◆ Cosa fare
Ricopia fedelmente, per favore, il testo di tutte le voci, riga per riga e senza cambiare nulla. Lascia fuori le immagini.

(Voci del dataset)
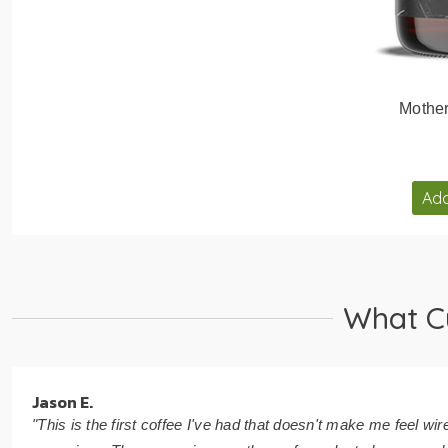
Mothe
Add
What C
Jason E.
"This is the first coffee I've had that doesn't make me feel wir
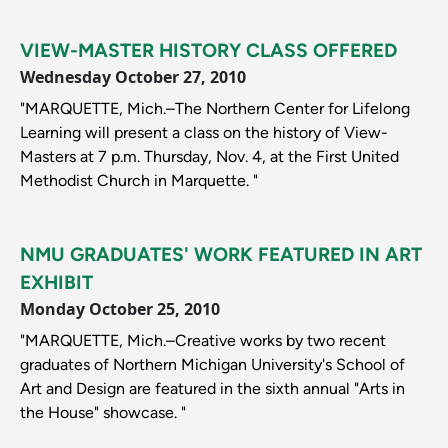
VIEW-MASTER HISTORY CLASS OFFERED
Wednesday October 27, 2010
"MARQUETTE, Mich.–The Northern Center for Lifelong
Learning will present a class on the history of View-
Masters at 7 p.m. Thursday, Nov. 4, at the First United
Methodist Church in Marquette. "
NMU GRADUATES' WORK FEATURED IN ART
EXHIBIT
Monday October 25, 2010
"MARQUETTE, Mich.–Creative works by two recent
graduates of Northern Michigan University's School of
Art and Design are featured in the sixth annual "Arts in
the House" showcase. "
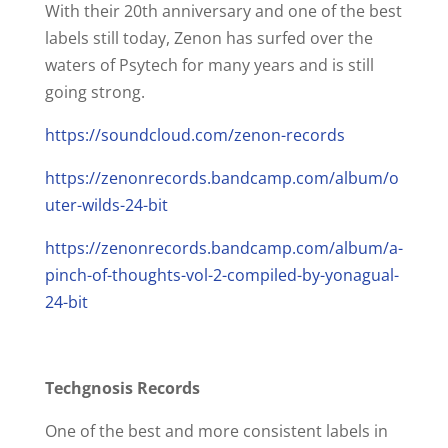
With their 20th anniversary and one of the best
labels still today, Zenon has surfed over the
waters of Psytech for many years and is still
going strong.
https://soundcloud.com/zenon-records
https://zenonrecords.bandcamp.com/album/o
uter-wilds-24-bit
https://zenonrecords.bandcamp.com/album/a-
pinch-of-thoughts-vol-2-compiled-by-yonagual-
24-bit
Techgnosis Records
One of the best and more consistent labels in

◆ Soluzione dell'esercizio
Mothe
Add
What C
Jason E.
"This is the first coffee I've had that doesn't make me feel wir
VIEW-MASTER HISTORY CLASS OFFERED
Wednesday October 27, 2010
"MARQUETTE, Mich.–The Northern Center for Lifelong
Learning will present a class on the history of View-
Masters at 7 p.m. Thursday, Nov. 4, at the First United
Methodist Church in Marquette. "
NMU GRADUATES' WORK FEATURED IN ART
EXHIBIT
Monday October 25, 2010
"MARQUETTE, Mich.–Creative works by two recent
graduates of Northern Michigan University's School of
Art and Design are featured in the sixth annual "Arts in
the House" showcase. "
With their 20th anniversary and one of the best
labels still today, Zenon has surfed over the
waters of Psytech for many years and is still
going strong.
https://soundcloud.com/zenon-records
https://zenonrecords.bandcamp.com/album/o
uter-wilds-24-bit
https://zenonrecords.bandcamp.com/album/a-
pinch-of-thoughts-vol-2-compiled-by-yonagual-
24-bit
Techgnosis Records
One of the best and more consistent labels in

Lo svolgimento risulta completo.